This approach was first described by Hirvensalo et al in 1993. A similar approach "Modified Stoppa" was described in 1994 by Cole et al.
It can be used to access anterior fractures of the pelvic ring as far laterally as the acetabulum.
This approach to the anterior intrapelvic region allows visualization of:
The entire symphysis
Both pubic bodies
The complete superior pubic ramus
2. Skin incision
A midline skin incision is made starting 1cm inferior to the symphysis and ending 2-3 cm inferior to the umbilicus. Occasionally, a Pfannenstiel incision can be used.
3. Deep dissection
Divide the subcutaneous tissues in line with the skin incision in order to expose the fascia overlying both rectus muscles of the abdomen.
The rectus fascia is incised in longitudinal fashion along the linea alba.
Both bellies of the rectus abdominis muscle are gently retracted laterally.
The fascia between the heads of the rectus muscle is identified. In nearly all cases, this fascia has been disrupted by the injury. The surgeon can use the resulting defect in the fascia as a starting point for blunt dissection.
In the proximal part of the incision, care should be taken not to incise the peritoneum. The entire approach should stay in the pre peritoneal space.
A wet sponge is loosely packed in the retropubic space to protect the urinary bladder.
The medial part of the rectus muscle is partly detached from the upper and anterior part of the symphysis.
The thick periosteum from the superior pubic bone is dissected sharply, allowing for deeper blunt dissection.
At the beginning, dissection should be enlarged also on the anterior part of the symphysis.
The upper border of the superior pubic ramus is identified (pecten pubis) and the dissection is carried laterally along the pelvic brim. The iliopectineal fascia is detached from the pelvic brim.
Dissecting carefully along the medial surface of the superior ramus, the corona mortis vessels are identified and ligated (or clipped) as necessary.
Dissection of the periosteum is continued further laterally following the upper border of the superior pubic bone to the direction of the pelvic brim exposing the beginning of the iliopectineal eminence.

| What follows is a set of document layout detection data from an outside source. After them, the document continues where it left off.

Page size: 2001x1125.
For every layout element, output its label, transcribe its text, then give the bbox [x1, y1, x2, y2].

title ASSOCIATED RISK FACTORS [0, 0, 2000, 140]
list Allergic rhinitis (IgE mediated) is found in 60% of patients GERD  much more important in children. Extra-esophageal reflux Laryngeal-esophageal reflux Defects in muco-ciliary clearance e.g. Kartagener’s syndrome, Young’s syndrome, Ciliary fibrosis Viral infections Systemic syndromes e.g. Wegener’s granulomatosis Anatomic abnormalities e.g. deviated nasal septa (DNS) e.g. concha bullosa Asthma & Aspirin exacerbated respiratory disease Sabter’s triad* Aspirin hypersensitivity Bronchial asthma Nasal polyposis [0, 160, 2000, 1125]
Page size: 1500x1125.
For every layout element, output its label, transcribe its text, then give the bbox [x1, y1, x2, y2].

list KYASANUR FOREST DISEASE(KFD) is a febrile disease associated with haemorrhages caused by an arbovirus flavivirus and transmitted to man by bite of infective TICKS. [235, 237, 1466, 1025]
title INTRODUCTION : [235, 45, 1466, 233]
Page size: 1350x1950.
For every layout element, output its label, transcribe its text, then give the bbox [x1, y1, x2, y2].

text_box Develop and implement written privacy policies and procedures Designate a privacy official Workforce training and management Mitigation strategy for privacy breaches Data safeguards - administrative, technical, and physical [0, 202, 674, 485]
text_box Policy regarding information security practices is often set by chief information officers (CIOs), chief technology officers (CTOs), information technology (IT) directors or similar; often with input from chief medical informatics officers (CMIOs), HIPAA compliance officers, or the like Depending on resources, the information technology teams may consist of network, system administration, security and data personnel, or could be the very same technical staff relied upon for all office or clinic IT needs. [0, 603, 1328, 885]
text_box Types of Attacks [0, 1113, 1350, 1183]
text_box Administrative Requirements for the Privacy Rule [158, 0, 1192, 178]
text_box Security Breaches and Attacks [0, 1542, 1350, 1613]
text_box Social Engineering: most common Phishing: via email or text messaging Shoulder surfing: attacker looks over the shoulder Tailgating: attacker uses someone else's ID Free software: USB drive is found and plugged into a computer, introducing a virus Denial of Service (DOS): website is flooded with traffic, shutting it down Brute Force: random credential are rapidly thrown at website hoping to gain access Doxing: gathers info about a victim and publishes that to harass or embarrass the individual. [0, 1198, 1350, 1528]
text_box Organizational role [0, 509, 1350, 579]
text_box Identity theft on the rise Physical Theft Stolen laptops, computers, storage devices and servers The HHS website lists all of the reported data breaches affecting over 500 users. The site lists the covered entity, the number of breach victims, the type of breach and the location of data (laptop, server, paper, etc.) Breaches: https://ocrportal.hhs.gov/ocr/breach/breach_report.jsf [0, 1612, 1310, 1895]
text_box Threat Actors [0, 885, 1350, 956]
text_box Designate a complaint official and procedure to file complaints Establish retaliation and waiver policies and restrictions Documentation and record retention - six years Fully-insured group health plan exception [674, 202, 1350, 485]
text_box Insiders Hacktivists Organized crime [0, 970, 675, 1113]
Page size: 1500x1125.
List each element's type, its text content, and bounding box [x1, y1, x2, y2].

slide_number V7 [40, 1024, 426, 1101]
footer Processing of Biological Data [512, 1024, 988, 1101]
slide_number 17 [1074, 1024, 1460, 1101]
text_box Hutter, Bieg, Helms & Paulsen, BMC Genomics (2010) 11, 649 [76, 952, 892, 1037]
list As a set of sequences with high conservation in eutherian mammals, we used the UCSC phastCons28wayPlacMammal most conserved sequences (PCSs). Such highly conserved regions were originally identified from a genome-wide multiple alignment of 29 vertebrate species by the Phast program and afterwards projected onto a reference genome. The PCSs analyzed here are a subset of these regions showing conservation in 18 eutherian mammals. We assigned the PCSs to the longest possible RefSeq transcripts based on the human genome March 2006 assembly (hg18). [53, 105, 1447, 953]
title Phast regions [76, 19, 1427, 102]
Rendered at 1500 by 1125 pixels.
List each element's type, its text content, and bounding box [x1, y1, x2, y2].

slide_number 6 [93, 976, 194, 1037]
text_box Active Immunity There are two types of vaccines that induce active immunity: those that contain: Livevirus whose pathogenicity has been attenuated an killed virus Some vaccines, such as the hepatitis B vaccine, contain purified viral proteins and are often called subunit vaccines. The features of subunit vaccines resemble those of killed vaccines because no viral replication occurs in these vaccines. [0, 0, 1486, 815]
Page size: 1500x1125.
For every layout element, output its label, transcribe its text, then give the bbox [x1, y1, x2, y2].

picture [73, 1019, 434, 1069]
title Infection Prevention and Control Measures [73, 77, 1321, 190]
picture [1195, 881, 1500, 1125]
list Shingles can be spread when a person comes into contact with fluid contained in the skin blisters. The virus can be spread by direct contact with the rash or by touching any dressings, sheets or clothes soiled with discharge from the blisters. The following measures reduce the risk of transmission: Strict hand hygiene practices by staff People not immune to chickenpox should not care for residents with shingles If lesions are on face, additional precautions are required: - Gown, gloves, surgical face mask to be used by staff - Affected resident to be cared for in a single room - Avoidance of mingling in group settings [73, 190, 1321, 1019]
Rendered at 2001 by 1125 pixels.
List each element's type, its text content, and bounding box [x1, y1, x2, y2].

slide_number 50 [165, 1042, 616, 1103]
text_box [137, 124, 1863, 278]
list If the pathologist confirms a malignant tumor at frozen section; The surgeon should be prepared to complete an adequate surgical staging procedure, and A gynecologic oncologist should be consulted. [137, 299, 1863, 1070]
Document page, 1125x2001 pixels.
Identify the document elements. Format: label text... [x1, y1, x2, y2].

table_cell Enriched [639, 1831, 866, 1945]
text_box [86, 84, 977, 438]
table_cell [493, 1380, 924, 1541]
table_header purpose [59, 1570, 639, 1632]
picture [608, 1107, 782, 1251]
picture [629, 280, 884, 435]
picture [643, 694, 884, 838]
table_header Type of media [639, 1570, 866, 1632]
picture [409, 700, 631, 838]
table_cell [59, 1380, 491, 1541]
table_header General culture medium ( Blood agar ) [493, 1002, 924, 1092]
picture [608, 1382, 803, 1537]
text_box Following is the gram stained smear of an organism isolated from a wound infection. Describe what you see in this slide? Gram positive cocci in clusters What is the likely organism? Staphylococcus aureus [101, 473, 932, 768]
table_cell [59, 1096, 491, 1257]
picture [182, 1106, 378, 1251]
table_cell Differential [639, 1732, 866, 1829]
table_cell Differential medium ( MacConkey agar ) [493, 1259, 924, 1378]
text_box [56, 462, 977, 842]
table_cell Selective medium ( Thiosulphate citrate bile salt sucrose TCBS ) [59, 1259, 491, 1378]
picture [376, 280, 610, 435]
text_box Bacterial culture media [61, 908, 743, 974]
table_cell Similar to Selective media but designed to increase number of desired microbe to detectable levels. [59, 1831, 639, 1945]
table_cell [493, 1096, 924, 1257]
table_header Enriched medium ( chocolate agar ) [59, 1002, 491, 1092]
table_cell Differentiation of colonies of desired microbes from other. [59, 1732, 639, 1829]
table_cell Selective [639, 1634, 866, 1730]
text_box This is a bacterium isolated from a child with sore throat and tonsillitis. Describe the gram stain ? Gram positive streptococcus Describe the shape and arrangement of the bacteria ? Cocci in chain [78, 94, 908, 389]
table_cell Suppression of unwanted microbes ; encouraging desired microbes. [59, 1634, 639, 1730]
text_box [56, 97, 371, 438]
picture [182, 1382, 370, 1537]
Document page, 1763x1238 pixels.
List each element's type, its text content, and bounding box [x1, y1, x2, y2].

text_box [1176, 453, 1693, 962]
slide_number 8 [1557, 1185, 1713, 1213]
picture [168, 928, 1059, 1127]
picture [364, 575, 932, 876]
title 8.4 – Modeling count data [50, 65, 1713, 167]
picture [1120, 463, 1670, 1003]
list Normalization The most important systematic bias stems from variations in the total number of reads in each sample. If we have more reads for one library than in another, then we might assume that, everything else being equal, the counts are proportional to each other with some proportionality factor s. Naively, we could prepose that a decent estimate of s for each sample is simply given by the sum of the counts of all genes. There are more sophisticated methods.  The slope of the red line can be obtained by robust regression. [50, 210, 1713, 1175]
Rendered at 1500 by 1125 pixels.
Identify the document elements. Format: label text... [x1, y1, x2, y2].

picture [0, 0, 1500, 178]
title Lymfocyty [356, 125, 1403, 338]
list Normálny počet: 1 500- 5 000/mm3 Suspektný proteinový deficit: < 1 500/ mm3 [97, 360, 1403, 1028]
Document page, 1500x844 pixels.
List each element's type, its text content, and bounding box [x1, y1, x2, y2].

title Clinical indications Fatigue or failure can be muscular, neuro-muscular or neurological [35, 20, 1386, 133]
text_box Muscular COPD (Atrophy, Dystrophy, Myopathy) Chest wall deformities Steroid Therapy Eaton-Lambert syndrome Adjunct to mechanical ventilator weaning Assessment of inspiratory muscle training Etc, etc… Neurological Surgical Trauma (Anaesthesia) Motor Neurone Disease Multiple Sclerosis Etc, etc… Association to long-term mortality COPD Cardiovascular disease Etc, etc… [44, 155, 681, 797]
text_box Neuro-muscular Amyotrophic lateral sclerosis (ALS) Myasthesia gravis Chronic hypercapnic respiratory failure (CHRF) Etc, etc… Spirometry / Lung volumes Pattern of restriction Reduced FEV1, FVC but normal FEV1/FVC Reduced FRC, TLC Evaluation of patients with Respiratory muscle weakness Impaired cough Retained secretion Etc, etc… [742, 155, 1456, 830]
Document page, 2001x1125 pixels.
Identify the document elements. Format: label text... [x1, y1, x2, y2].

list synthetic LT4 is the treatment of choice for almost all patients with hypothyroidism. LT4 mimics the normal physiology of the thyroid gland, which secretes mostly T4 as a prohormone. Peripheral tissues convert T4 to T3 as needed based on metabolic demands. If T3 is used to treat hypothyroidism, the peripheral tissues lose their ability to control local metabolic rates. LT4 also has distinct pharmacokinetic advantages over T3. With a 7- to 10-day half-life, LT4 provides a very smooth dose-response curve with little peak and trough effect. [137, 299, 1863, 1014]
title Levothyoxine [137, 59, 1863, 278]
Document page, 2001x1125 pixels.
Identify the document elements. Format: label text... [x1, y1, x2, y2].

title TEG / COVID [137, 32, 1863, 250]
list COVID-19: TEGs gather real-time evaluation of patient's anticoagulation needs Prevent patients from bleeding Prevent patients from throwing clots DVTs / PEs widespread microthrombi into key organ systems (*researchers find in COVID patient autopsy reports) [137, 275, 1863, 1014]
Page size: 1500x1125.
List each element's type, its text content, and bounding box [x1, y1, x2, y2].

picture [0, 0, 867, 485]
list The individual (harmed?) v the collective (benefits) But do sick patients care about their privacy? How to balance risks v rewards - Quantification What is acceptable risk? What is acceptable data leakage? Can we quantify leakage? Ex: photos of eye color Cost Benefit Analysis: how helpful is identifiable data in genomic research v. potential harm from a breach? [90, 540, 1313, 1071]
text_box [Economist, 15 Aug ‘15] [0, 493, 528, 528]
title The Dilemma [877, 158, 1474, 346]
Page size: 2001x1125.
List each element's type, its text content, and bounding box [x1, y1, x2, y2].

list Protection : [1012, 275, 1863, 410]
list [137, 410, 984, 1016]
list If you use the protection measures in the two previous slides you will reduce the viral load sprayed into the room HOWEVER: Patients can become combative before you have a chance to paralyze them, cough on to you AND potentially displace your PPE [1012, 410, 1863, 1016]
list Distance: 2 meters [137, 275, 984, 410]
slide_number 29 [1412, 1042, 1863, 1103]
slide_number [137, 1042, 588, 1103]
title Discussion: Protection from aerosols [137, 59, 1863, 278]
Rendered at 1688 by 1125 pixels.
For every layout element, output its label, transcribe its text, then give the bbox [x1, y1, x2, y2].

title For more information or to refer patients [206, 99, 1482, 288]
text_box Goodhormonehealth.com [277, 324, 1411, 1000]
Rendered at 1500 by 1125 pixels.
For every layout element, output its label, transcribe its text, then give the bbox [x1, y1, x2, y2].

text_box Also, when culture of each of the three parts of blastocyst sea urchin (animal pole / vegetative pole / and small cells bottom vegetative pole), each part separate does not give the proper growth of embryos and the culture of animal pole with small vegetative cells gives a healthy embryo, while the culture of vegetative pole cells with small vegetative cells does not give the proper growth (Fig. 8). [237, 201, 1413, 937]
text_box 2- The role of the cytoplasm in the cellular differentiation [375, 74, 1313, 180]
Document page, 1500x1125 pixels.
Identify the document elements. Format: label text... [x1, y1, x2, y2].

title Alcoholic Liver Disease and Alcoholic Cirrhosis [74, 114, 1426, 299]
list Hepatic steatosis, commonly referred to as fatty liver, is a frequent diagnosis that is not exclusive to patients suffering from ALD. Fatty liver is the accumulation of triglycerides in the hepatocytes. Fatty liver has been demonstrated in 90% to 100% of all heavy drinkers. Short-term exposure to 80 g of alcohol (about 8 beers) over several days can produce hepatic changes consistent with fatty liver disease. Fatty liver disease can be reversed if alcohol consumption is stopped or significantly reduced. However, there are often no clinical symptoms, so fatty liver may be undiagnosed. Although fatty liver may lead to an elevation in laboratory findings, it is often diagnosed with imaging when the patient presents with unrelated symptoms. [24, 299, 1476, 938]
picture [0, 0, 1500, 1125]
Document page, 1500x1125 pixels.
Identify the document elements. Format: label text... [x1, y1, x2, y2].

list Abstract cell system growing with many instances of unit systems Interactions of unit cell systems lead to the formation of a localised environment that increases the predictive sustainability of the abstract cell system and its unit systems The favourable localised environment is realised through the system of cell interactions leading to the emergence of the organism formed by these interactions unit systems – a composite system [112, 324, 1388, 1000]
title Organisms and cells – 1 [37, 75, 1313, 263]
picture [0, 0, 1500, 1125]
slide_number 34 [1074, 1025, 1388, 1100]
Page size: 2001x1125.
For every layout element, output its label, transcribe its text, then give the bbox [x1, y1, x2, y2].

At this point the beginning of the iliopectineal arch should be dissected from the bone. This enables the elevation of the femoral vessels and nerve.
The dissection is continued subperiosteally more laterally following the upper border of the pelvic brim.
At this point the entire internal surface of the superior pubic ramus has been exposed adequately for plate fixation.
At this level, the obturator neurovascular bundle is crossing the quadrilateral surface. In some cases it should be mobilized. A spatula or malleable retractor is used to protect the obturator neurovascular bundle and pelvic floor.
With a Cobb elevator, the periosteum and obturator internus is elevated and the quadrilateral surface can be sufficiently exposed.
One Hohmann retractor should be put in the middle part of the superior pubic ramus and another curved Hohmann retractor is placed on the posterior top of the acetabulum on the iliac part of the pelvic brim.
Great care should be taken not to injure the external iliac vein which may be in close proximity to the elevators.
In some rare cases, the internal iliac artery bifurcates very distally and makes the dissection of the posterior part of the quadrilateral surface risky and limits the further dissection.
The intrapelvic space may be drained.
The midline incision in the rectus abdominis and superficial tissues are closed in layers.